READING TEXT ->
◆ ◆ ◆ ◆ ◆

April 01, 2015
On 2015-04-01 20:04, Ary Borenszweig wrote:

> By the way, this is the way we do it in Crystal. The source code
> for the spec library is here, if you need some inspiration:
> https://github.com/manastech/crystal/tree/master/src/spec . It's
> just 687 lines long.

Ahhh, looks like my old buddy RSpec :). Does it do all the fancy things with classes, instance and inheritance, that is, each describe block is a class an each it block is an instance method?

-- 
/Jacob Carlborg
April 01, 2015
On Wednesday, 1 April 2015 at 18:04:31 UTC, Ary Borenszweig wrote:
> On Monday, 30 March 2015 at 22:20:08 UTC, Andrei Alexandrescu
> wrote:
>> This is a tooling issue.
>
> I think D's built-in "unittest" blocks are a mistake.
>
> Yes, they are simple and for simple functions and algorithms they
> work pretty well.
>
> However, when you have a big complex project you start having
> other needs:
> 1. Named unit-tests, so you can better find what failed
> 2. Better error messages for assertions
> 3. Better output to rerun failed tests
> 4. Setup and teardown hooks
> 5. Different outputs depending on use case
>

Everything you propose can be done with a custom unittest runner, using the builtin unittest blocks. Compile-time reflection + UDAs + unittests is a surprisingly powerful combination, and I don't understand the proposals to make unittest name and such part of the ModuleInfo or provide special compiler support for them. Such an approach is not as scalable, and with compile-time reflection you can do anything you need with the current built-in unittest blocks.

The only issue I have with the way unittests are done right now, is the incredibly annoying requirement of having a main function and that main gets called. It makes generic tooling and CI systems much more annoying, as you have to try and guess whether you need to create a fake main() (or pass in -main), and worry about if the code is going to keep running after tests complete.

April 01, 2015
On Wednesday, 1 April 2015 at 18:04:31 UTC, Ary Borenszweig wrote:
> On Monday, 30 March 2015 at 22:20:08 UTC, Andrei Alexandrescu
> wrote:
>> This is a tooling issue.
>
> I think D's built-in "unittest" blocks are a mistake.
>
> Yes, they are simple and for simple functions and algorithms they
> work pretty well.
>
> However, when you have a big complex project you start having
> other needs:
> 1. Named unit-tests, so you can better find what failed
> 2. Better error messages for assertions
> 3. Better output to rerun failed tests
> 4. Setup and teardown hooks
> 5. Different outputs depending on use case
>
> All of this can be done with a library solution. D should have a
> very good library solution in phobos and it should be encouraged
> to use that. DMD could even know about this library and have
> special commands to trigger the tests.
>
> The problem is that you can start with "unittest" blocks, but
> then you realize you need more, so what do you do? You combine
> both? You can't!

◆ ◆ ◆ ◆ ◆

DATA LISTING ->
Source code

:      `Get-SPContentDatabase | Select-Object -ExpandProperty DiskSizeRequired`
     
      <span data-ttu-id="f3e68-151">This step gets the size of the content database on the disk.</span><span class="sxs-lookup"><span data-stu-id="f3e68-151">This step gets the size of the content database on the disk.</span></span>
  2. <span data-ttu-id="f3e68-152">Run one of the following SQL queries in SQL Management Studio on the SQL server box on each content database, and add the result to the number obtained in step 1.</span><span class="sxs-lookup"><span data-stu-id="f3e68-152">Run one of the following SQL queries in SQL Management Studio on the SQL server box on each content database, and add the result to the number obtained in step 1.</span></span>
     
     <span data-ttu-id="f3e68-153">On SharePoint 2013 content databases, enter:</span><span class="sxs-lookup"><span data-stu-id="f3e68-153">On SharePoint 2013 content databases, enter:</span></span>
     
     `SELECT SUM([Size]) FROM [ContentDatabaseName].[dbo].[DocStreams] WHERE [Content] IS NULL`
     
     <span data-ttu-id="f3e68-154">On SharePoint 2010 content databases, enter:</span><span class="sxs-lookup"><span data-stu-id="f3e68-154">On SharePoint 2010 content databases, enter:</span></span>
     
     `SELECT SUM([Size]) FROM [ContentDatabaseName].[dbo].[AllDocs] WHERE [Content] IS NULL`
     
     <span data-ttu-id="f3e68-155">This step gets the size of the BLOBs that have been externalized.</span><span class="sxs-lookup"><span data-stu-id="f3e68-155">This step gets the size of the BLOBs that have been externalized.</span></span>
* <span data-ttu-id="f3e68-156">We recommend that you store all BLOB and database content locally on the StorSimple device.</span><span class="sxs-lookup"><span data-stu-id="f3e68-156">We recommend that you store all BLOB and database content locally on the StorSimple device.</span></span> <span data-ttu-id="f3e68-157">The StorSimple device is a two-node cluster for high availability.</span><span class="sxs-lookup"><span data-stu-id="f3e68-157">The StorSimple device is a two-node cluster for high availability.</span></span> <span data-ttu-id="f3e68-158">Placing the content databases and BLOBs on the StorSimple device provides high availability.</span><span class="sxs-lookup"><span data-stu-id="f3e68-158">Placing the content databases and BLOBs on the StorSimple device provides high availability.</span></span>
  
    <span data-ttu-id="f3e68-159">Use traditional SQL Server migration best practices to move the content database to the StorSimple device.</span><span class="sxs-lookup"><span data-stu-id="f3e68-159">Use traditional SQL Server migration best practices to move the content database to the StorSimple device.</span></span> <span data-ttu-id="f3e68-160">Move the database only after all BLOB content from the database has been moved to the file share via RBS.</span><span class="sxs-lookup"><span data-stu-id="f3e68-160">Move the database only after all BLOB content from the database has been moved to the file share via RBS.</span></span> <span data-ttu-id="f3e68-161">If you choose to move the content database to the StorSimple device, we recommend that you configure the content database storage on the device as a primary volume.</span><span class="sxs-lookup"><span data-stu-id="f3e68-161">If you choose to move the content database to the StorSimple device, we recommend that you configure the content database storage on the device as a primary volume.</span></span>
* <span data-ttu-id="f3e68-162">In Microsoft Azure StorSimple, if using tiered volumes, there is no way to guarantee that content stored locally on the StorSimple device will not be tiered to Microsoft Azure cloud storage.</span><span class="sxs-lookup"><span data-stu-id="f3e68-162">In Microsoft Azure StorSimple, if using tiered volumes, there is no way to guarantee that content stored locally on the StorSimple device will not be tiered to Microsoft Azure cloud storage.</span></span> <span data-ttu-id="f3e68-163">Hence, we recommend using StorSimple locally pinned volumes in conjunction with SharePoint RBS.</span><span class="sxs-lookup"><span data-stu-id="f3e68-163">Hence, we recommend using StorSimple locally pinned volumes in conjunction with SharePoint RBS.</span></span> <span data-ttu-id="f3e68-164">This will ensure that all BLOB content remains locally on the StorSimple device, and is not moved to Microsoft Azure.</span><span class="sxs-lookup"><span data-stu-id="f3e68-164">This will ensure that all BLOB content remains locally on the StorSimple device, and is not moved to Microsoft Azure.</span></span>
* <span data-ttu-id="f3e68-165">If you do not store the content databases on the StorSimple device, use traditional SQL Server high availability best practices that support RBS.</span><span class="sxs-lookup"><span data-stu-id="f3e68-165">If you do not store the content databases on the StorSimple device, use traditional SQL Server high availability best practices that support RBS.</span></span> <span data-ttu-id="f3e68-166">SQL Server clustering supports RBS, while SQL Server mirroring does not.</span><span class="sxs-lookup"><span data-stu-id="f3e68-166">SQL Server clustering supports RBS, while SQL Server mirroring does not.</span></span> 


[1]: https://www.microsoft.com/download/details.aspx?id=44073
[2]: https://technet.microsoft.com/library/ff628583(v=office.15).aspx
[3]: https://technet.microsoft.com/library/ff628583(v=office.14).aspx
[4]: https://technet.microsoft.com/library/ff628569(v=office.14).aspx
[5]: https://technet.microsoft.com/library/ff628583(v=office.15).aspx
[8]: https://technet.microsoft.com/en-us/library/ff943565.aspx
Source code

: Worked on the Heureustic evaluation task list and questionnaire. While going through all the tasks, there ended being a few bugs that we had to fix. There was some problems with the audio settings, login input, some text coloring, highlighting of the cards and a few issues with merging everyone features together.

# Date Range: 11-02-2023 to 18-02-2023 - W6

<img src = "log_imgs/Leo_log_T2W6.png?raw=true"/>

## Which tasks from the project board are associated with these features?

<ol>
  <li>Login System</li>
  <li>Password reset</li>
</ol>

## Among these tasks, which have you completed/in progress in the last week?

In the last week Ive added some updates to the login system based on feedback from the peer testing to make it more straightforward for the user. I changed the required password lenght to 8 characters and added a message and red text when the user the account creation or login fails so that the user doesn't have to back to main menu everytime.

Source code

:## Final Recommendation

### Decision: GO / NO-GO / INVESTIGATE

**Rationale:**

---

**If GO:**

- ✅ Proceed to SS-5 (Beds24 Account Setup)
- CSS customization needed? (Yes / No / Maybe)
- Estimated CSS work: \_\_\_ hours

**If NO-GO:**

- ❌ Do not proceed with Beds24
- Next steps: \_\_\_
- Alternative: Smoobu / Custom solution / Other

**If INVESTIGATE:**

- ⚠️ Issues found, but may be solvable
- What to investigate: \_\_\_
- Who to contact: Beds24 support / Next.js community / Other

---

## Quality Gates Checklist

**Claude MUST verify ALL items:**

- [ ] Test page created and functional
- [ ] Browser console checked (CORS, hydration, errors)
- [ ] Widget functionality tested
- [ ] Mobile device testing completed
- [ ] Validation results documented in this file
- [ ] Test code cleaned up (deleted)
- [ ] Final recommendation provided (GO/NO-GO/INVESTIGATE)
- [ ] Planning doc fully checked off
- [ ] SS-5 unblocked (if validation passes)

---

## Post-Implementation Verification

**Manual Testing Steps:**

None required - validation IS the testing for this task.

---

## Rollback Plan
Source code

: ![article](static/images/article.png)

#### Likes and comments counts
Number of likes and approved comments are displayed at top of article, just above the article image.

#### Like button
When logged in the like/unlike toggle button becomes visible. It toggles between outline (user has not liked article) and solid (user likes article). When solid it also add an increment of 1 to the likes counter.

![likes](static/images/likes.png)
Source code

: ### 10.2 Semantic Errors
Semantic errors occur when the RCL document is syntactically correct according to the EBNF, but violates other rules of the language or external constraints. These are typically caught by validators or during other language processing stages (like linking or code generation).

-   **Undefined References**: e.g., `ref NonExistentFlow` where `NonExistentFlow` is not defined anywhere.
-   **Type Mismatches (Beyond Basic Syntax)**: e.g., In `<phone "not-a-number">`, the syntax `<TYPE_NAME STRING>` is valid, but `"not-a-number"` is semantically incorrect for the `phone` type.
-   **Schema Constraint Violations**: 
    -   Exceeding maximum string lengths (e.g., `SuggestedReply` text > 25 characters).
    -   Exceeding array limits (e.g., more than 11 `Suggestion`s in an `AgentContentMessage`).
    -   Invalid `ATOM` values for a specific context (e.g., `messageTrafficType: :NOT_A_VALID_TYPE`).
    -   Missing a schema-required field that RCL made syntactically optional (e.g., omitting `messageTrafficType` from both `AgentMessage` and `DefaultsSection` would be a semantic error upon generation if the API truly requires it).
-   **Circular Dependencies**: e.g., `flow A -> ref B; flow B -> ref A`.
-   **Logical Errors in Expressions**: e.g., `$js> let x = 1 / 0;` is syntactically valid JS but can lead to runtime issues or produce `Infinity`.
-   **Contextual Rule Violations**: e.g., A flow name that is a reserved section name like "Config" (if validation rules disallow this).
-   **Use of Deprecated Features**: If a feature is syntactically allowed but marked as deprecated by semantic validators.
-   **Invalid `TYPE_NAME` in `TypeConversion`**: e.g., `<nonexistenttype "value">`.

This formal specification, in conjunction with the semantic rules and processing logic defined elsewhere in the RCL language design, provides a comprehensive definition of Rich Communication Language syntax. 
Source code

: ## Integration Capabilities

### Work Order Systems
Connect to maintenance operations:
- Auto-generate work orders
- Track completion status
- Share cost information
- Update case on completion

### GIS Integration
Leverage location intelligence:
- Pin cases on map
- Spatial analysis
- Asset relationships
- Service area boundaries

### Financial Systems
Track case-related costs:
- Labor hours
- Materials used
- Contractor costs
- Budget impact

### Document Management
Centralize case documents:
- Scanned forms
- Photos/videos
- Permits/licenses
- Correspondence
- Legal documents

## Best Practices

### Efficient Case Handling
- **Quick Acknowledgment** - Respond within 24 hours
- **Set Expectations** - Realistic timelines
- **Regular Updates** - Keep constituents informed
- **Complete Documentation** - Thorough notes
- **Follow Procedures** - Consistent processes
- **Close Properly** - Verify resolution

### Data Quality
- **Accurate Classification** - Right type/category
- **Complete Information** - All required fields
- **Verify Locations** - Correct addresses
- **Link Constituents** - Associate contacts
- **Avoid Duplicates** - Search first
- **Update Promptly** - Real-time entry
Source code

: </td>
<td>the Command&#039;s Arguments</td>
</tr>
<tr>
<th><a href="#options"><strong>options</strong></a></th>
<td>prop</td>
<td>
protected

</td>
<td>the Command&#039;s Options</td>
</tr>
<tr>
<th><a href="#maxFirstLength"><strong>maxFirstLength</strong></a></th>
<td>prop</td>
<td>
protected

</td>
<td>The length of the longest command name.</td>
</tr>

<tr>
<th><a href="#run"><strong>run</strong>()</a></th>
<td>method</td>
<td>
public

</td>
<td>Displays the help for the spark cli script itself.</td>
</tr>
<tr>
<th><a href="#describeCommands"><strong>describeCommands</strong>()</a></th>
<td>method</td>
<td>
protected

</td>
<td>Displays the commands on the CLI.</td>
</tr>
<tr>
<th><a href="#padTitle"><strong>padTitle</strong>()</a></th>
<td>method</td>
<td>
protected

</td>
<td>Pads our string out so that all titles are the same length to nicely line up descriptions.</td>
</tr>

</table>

◆ ◆ ◆ ◆ ◆

TASK DIRECTIONS -> Reproduce the portion of the unit-testing discussion that begins at the words "Everything you propose" and stops after "after tests complete.".

FINAL ANSWER ->
Everything you propose can be done with a custom unittest runner, using the builtin unittest blocks. Compile-time reflection + UDAs + unittests is a surprisingly powerful combination, and I don't understand the proposals to make unittest name and such part of the ModuleInfo or provide special compiler support for them. Such an approach is not as scalable, and with compile-time reflection you can do anything you need with the current built-in unittest blocks.

The only issue I have with the way unittests are done right now, is the incredibly annoying requirement of having a main function and that main gets called. It makes generic tooling and CI systems much more annoying, as you have to try and guess whether you need to create a fake main() (or pass in -main), and worry about if the code is going to keep running after tests complete.